Dass die Autorin einen sehr eindrücklichen, plastischen Schreibstil hat, ist in dieser Hinsicht für den sensiblen Leser mehr Fluch als Segen. Da ist es dann eine willkommene Abwechslung, wenn sie statt einer Hinrichtung schillernde Sonnenaufgänge, bunte Märkte oder wilde Feste beschreibt. Neben dem unverändert bildreichen Setting und der düsteren Atmosphäre, sind auch die Protagonisten gewohnt einfühlsam charakterisiert. Laias Entwicklung von einem anfangs schwachen Opfer zu einer selbstbewussten und starken jungen Frau, die es versteht zu kämpfen und unsere Herzen zu bewegen, geht hier weiter. Sie erfährt auch hier wieder Verrat, Leid, Angst, Ungewissheit aber auch viel Liebe, Unterstützung und Bewunderung, was sie weiter wachsen lässt. Auch Elias wird immer mehr zu dem, was er selbst immer sein wollte: empathisch, gerecht, loyal und frei, auch angesichts seines Todes. Von der Maske in ihm ist schon bald nichts mehr als seine Stärke geblieben.
"Hast du je eine Geschichte über einen Abenteurer mit einem vernünftigen Plan gehört?"
"Äh... nein?"
"Und warum glaubst du wohl, ist das so?"
Ich bin ratlos. "Weil... weil..."
Sie lacht erneut. "Weil vernünftige Pläne niemals aufgehen, Mädchen", sagt sie. "Es klappt nur mit den verrückten."
Am spannendsten in diesem Teil fand ich jedoch die Entwicklung von Helena, in deren Kopf wir hier zum ersten mal blicken können.
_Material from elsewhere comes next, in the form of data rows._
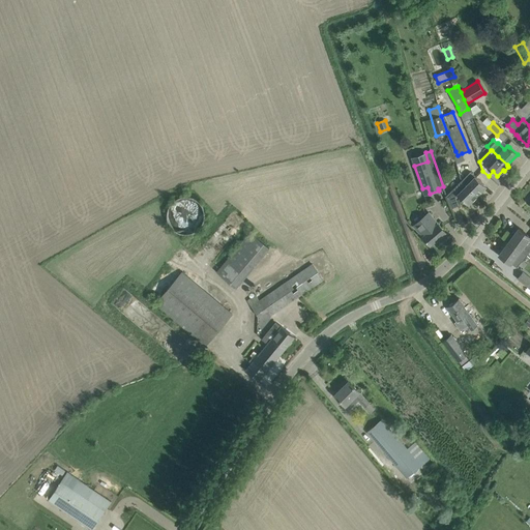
[(487,187),(479,180),(470,172),(462,181),(477,197),(487,187)]
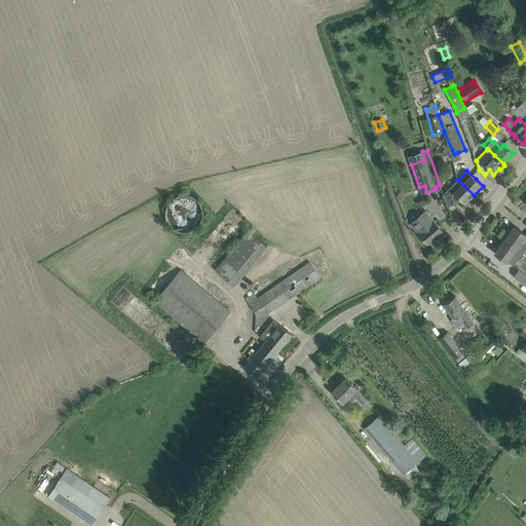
[(474,195),(458,180),(449,189),(464,204),(474,195)]
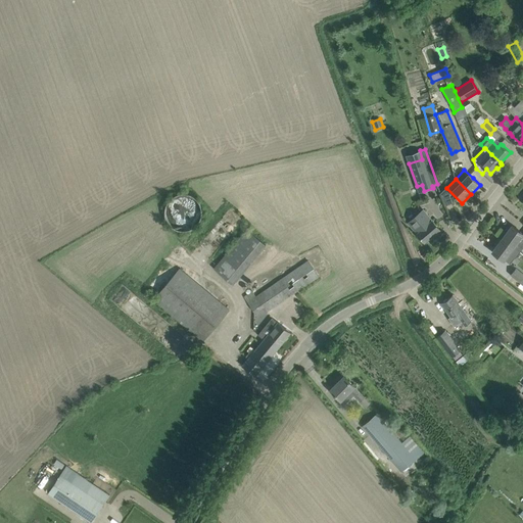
[(410,225),(417,234),(424,242),(439,229),(423,209),(419,214),(420,216),(410,225)]
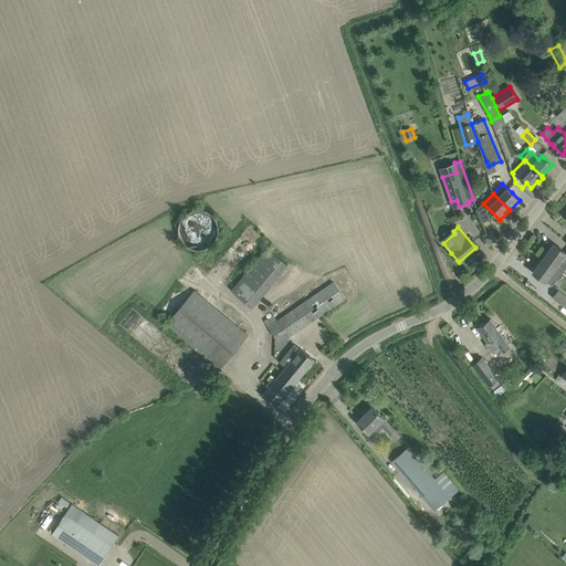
[(565,253),(554,244),(548,252),(545,250),(541,257),(543,259),(563,273),(565,268),(565,253)]
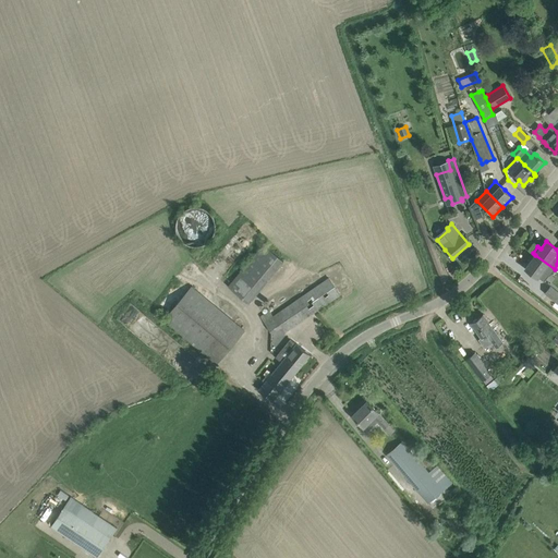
[(266,243),(230,286),(251,303),(286,261),(266,243)]
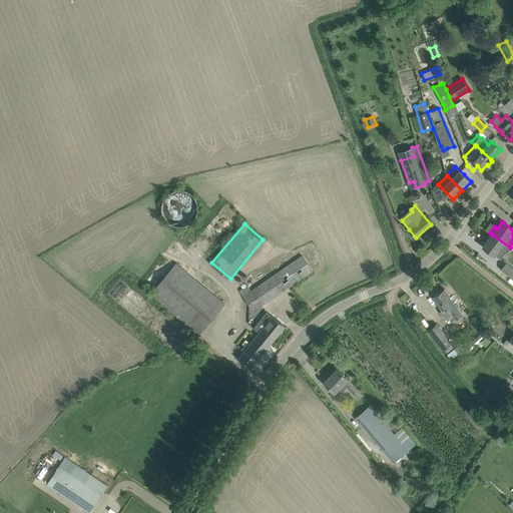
[(505,253),(510,247),(492,234),(483,246),(494,255),(495,254),(500,259),(505,252),(505,253)]
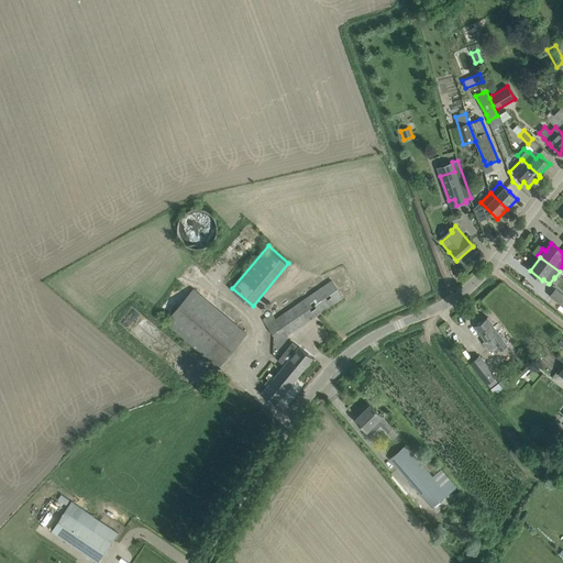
[(343,297),(337,288),(332,280),(275,319),(272,313),(263,320),(274,337),(283,331),(286,335),(343,297)]
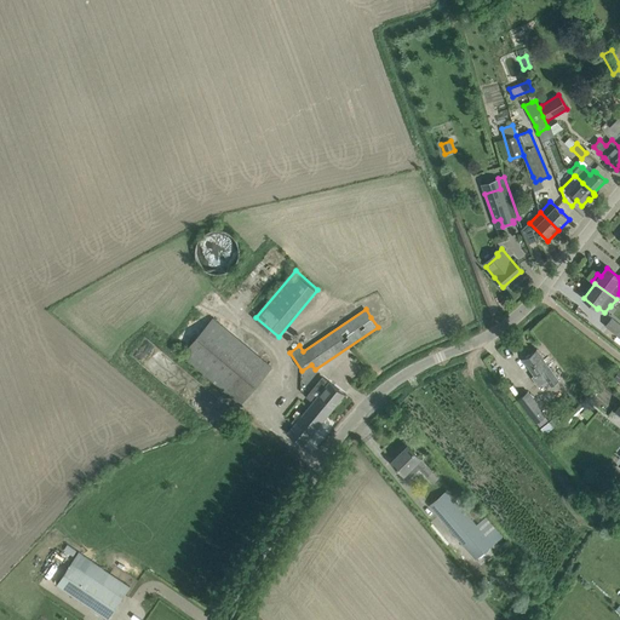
[(181,356),(240,405),(273,366),(212,317),(181,356)]
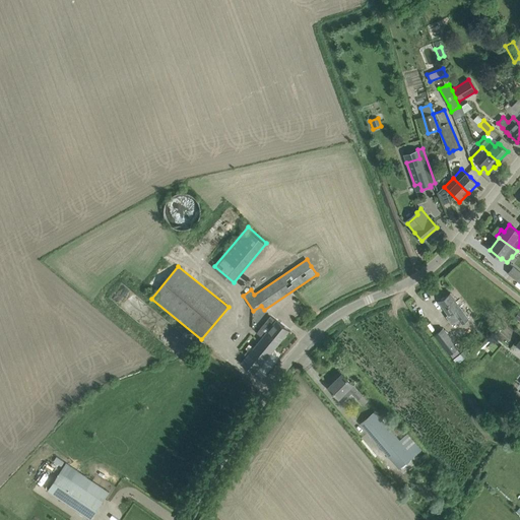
[(519,272),(513,267),(508,273),(519,283),(519,272)]
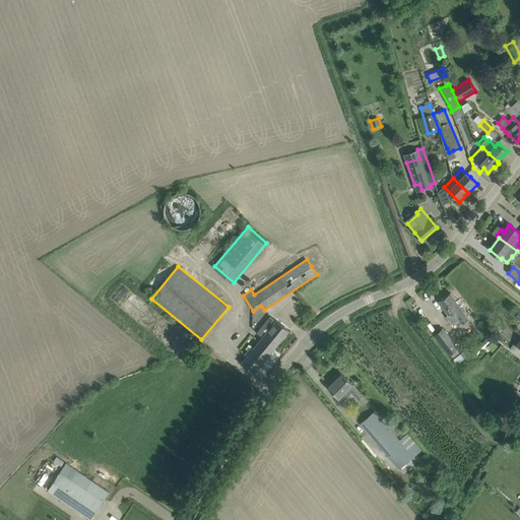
[(452,324),(459,320),(462,324),(468,319),(450,293),(439,301),(448,315),(446,316),(452,324)]
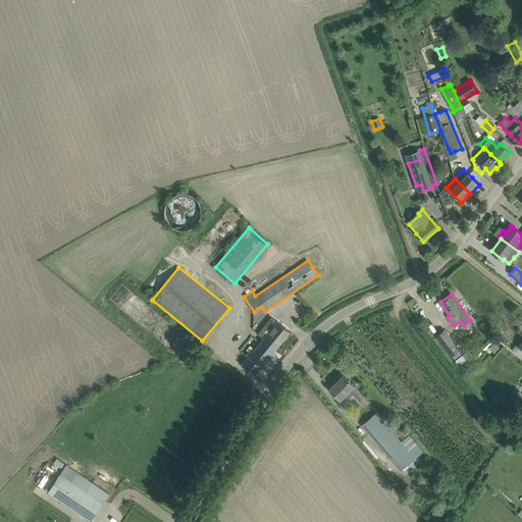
[(271,317),(265,325),(258,334),(263,338),(242,365),(255,375),(291,332),(277,321),(277,322),(271,317)]
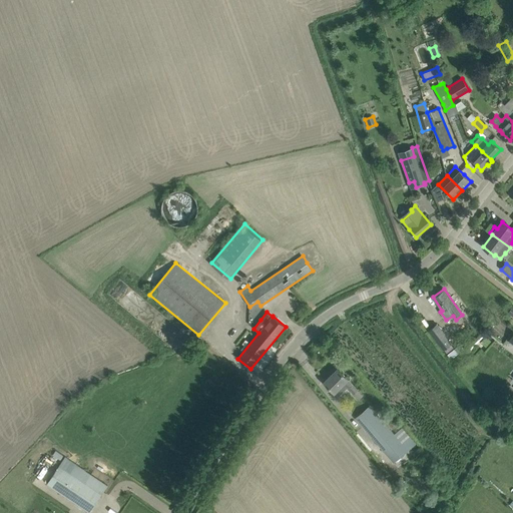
[(443,351),(451,345),(436,325),(428,331),(443,351)]
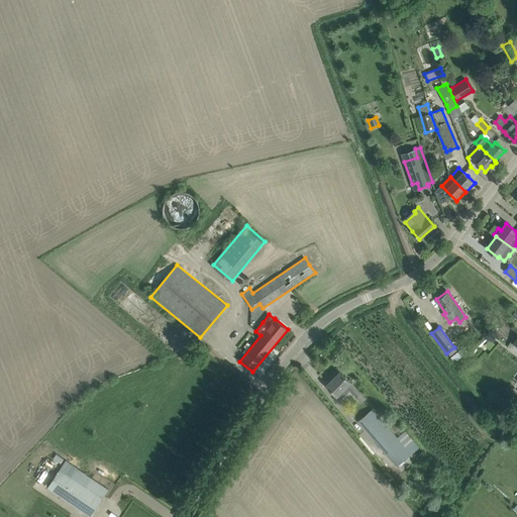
[(490,338),(484,344),(489,349),(495,343),(490,338)]
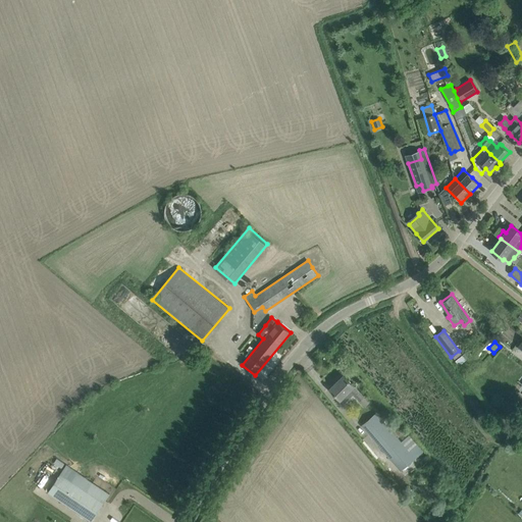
[(459,365),(471,355),(468,351),(455,361),(459,365)]
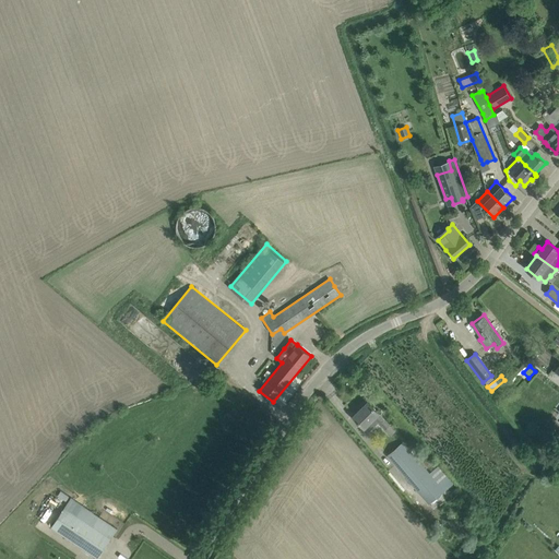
[(369,432),(369,431),(377,423),(378,424),(378,423),(385,430),(391,426),(379,414),(379,413),(368,402),(354,416),(364,427),(365,427),(369,432)]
Sie ist zunehmend zwischen ihrer Loyalität, Freundschaft und Liebe zu Elias und ihrer Verantwortung gegenüber dem Imperium hin und her gerissen und weiß schon bald nicht mehr, wie sie als Blutgreif Stärke und Unbeugsamkeit repräsentieren, sich selbst aber treu bleiben soll. Insgesamt sind die drei sehr vielschichtigen Sympathieträger, deren Entwicklung sich über die 512 Seiten durchaus sehen lassen kann. Auch die neuen Nebenprotagonisten wie die Stammesfrau Ayfa, der Sklavenjunge Tas, der zwiespältige Hauptmann Harper oder die leidende Seelenfängerin bringen ordentlich Pepp in die Handlung und trösten und darüber hinweg, dass Sabaa Tahir auch hier wieder nicht gerade zaghaft mit liebgewonnenen Protas umgeht und der Verlust wieder groß ist. Zum Glück werden im Zuge dessen aber auch zwei der Liebesdreiecke mehr oder weniger aufgelöst, was die Glaubwürdigkeit der zarten Gefühle zwischen Elias und Laia für mich deutlich gesteigert hat.
"Das Imperium muss an erster Stelle kommen - vor deinen Wünschen, Freundschaften, Bedürfnissen. Sogar vor deiner Schwester und deiner Gens. Wir sind Aquilla, Tochter. Getreu bis zum Ende. Sag es."
"Getreu", flüstere ich.
Selbst wenn es bedeutet, dass meine Schwester zugrunde geht. Selbst wenn es bedeutet, dass ein Irrer das Imperium regiert. Selbst wenn es bedeutet, dass ich meinen besten Freund foltern und töten muss.
"Bis zum Ende."
Das Ende hat mich dann nochmal fast dazu gebracht, zu verzweifeln und ich musste mich bis kurz vor Schluss händeringend fragen, wie das denn noch gut ausgehen soll. Als dann doch noch relativ schnell alles in halbwegs geregelte Bahnen gerät und wir ohne miesen Cliffhanger auf den nächsten Band warten können, war ich mehr als erleichtert. Werde ich trotz des akzeptablen Halb-Happy-Ends den dritten Teil lesen? Da "Elias und Laia - Eine Fackel im Dunkel der Nacht" bis auf kleine Schwächen im Mittelteil noch einen Ticken besser war als Band 1 und ich schon seit längerem keine so gute Fantasy mehr gelesen habe (seit "Throne of Glass", by the way), die mich so mitgerissen hat, denke ich, erübrigt sich die Frage...
Fazit:
Ein höheres Erzähltempo, gereiftere Charaktere, größere Handlungsdimensionen und eine komplexere Storyline - "Elias und Laia - Eine Fackel im Dunkel der Nacht" ist sogar noch ein bisschen besser als sein Vorgänger und überzeugt wieder mit einem mitreißenden Mix aus einem orientalischen Setting, tollen Protagonisten, realitätsnaher Grausamkeit und einem atemberaubenden Schreibstil.